Betsy suggested The RFK Tapes, and I found the one that hooked me. I love the 60s and politics and, also, as it turns out, conspiracy theories. Go give it a listen.
So then I thought, hey, why not listen to Serial?
Bingeing these two podcasts has given me a lot to think about concerning the nature of truth and lies and memory. How can two people avow with all their hearts things which are opposites? Should we assume they are both telling the truth? Or both lying? And can we actually remember anything? Can we truly know anything that happened to us?
I was listening to Episode 7 of Serial, the one where Sarah Koenig is talking to Deirdre Enright, a lawyer who runs the Innocence Project at the University of Virginia School of Law. Koenig had Enright and her team look at the case to see what they thought of it--whether they could poke holes in it, or whether they thought there was enough evidence for a conviction.
Then Koenig asks Enright how common it is for her to have these flip flopping moments, which she, and we as the audience, constantly have. You hear one bit of testimony and you think, "Oh, he's guilty." And the next you think, "He has to be innocent. There's no way."
This is how Enright answers:
"I tell people all the time, you are juggling, and everything's in the air, and you're frozen. You have to stay there until you've eliminated all questions. Because if you come down or catch one and get attached to it, you're gonna make the same mistakes that law enforcement do."

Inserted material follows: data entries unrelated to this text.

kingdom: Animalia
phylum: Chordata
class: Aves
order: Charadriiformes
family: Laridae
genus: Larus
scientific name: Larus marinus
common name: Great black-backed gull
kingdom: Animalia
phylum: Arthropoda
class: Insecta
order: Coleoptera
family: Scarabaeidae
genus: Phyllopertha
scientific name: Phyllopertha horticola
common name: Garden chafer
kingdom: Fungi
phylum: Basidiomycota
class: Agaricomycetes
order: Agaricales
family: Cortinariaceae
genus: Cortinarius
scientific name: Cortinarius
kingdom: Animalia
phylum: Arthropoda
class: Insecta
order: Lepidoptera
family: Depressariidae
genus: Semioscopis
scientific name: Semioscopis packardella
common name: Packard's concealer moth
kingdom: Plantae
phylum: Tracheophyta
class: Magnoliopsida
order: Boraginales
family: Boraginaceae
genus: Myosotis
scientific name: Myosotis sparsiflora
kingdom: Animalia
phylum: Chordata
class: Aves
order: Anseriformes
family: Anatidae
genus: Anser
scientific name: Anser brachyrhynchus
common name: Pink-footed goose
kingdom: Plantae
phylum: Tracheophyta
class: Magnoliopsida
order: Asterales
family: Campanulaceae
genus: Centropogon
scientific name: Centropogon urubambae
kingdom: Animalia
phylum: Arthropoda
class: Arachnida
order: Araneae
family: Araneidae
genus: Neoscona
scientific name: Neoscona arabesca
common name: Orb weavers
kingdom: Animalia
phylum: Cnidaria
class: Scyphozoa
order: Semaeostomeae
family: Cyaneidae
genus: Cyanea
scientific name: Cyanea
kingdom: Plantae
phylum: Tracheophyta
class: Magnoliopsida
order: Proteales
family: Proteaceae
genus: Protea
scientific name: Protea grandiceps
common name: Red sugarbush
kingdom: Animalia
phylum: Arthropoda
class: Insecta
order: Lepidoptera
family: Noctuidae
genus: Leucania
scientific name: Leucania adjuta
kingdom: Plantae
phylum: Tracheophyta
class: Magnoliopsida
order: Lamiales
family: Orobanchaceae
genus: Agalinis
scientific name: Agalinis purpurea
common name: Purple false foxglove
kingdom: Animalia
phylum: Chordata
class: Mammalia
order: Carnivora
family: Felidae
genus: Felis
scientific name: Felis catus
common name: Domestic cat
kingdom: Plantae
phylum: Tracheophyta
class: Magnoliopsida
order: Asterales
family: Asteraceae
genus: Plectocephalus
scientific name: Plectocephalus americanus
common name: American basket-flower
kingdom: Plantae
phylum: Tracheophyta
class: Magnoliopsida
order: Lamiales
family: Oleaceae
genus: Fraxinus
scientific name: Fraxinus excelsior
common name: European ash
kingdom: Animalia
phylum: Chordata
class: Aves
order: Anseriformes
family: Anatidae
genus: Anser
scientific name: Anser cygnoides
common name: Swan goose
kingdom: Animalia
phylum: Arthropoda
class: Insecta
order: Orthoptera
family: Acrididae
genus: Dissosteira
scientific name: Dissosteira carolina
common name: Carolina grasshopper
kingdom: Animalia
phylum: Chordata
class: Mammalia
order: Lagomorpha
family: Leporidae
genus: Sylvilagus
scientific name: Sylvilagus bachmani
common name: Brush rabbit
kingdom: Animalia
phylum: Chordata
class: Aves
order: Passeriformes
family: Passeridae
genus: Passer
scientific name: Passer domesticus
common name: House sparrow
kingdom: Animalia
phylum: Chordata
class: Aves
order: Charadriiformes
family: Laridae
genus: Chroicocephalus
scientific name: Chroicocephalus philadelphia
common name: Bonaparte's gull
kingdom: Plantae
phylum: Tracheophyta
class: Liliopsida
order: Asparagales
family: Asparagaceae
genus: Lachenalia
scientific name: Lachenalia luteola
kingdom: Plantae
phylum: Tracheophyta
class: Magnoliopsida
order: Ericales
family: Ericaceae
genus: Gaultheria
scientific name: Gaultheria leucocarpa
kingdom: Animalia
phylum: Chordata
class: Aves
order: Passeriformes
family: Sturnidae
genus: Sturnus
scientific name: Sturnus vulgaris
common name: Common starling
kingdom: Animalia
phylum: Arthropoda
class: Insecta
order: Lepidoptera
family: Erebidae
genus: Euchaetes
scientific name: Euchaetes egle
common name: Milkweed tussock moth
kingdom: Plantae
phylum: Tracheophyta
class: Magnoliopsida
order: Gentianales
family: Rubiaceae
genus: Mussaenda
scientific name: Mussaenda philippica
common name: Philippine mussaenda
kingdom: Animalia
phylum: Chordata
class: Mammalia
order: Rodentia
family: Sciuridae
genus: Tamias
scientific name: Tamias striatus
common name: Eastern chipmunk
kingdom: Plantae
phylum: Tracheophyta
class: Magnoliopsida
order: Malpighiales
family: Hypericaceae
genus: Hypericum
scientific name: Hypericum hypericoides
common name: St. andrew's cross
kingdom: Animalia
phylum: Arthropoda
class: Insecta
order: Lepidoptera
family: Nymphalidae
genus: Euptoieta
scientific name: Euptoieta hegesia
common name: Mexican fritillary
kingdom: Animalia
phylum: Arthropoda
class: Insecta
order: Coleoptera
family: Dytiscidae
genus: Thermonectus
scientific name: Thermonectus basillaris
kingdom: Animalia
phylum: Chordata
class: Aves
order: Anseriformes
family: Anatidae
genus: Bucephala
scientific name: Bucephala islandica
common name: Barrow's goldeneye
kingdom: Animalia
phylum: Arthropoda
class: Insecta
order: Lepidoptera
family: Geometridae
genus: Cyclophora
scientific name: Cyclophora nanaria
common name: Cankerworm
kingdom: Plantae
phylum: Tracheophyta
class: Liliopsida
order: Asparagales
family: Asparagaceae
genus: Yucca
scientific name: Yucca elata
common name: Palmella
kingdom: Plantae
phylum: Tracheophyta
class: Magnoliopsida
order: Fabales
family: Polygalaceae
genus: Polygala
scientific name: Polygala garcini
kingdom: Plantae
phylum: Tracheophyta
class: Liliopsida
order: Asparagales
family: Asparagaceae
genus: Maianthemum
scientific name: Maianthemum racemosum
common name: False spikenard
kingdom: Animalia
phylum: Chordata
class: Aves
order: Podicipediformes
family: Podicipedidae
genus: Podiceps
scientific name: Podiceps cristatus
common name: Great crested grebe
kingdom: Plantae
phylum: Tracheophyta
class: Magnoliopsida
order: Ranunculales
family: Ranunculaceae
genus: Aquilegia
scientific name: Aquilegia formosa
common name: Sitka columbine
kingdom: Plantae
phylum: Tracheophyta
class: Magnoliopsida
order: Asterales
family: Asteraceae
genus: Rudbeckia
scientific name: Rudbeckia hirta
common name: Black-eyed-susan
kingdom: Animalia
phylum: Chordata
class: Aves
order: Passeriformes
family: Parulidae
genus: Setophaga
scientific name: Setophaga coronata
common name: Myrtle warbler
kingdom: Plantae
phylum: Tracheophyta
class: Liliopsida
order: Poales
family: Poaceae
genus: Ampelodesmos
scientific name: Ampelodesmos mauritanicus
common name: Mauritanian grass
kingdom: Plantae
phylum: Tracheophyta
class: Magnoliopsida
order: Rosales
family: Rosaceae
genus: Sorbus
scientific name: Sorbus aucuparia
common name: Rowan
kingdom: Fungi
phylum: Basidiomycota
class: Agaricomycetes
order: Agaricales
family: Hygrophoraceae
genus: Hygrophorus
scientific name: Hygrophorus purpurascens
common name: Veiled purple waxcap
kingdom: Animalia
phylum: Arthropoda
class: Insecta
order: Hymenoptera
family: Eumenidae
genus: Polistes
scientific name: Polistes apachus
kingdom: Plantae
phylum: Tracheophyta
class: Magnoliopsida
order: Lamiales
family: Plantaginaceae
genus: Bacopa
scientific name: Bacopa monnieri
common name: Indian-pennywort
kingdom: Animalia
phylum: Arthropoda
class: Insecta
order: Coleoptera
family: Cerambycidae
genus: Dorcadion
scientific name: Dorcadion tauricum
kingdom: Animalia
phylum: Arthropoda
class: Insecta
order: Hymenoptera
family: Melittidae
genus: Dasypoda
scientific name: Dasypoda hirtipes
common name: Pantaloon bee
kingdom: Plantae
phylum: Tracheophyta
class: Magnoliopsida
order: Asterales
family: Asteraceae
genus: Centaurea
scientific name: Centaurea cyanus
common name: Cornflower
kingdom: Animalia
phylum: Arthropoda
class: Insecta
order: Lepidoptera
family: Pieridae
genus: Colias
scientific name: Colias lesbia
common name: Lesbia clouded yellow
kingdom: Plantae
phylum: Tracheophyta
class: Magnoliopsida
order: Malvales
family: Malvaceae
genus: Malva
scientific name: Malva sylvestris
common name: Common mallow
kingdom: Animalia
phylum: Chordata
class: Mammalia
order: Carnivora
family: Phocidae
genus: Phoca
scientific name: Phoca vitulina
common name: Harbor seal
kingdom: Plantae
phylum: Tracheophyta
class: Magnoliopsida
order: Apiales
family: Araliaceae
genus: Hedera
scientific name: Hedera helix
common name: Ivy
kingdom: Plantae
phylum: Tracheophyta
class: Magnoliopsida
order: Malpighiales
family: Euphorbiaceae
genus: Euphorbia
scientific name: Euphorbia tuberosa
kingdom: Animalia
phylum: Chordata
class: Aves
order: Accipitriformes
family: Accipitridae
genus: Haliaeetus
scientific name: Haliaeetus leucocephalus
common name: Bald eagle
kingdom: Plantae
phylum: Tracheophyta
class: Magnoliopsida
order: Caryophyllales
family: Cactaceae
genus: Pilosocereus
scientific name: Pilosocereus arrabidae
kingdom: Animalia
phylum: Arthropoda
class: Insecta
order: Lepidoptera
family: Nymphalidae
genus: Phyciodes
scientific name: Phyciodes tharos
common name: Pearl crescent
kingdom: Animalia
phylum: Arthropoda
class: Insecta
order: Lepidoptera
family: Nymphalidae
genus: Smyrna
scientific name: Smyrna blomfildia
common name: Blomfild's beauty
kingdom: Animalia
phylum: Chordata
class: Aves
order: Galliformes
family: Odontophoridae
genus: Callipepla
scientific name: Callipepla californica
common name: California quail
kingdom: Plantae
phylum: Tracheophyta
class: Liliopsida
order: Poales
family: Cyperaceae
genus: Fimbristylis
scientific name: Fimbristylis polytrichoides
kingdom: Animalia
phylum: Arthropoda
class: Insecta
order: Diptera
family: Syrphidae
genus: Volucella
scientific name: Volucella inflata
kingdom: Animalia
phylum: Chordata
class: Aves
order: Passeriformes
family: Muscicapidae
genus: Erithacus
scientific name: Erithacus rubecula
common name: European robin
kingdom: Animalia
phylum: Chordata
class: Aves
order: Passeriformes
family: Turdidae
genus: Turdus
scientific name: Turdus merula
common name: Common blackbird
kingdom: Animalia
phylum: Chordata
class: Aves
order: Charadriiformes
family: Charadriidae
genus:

Forgive me for the metaphor, but this felt so similar to how I feel about trying to be a Christian. If you start down the road of thinking, "Yes, Christianity is right and the Church is right," you're convinced. But if you start down the road thinking, "There are too many questions. This can't be right," then you can be equally convinced.
I think the secret is that you're juggling. I think we have the wrong idea of faith. That faith is to find the one ball that we need to hold on to, so we can let all the other ones drop.
But in Hebrews we learn that "faith is the substance of things hoped for, the evidence of things not seen." (Hebrews 11:1)
I think that means faith is the juggling. We hope one of the balls is the right one, and that there is some evidence for that, so the substance of that hope is continuing to juggle.
She says frozen, but she means committed. She means skin in the game. She means wholehearted. "You have to stay there until you've eliminated all questions." The thing is, I don't think we can eliminate all questions. At least not until the afterlife when we get to meet God. So we're locked into the act of juggling--frozen, committed wholeheartedly to it.
When we take shortcuts, we think we've found the right ball, when we don't do the methodical work of juggling, we make mistakes. We put the wrong things in prison. We let the wrong things go free.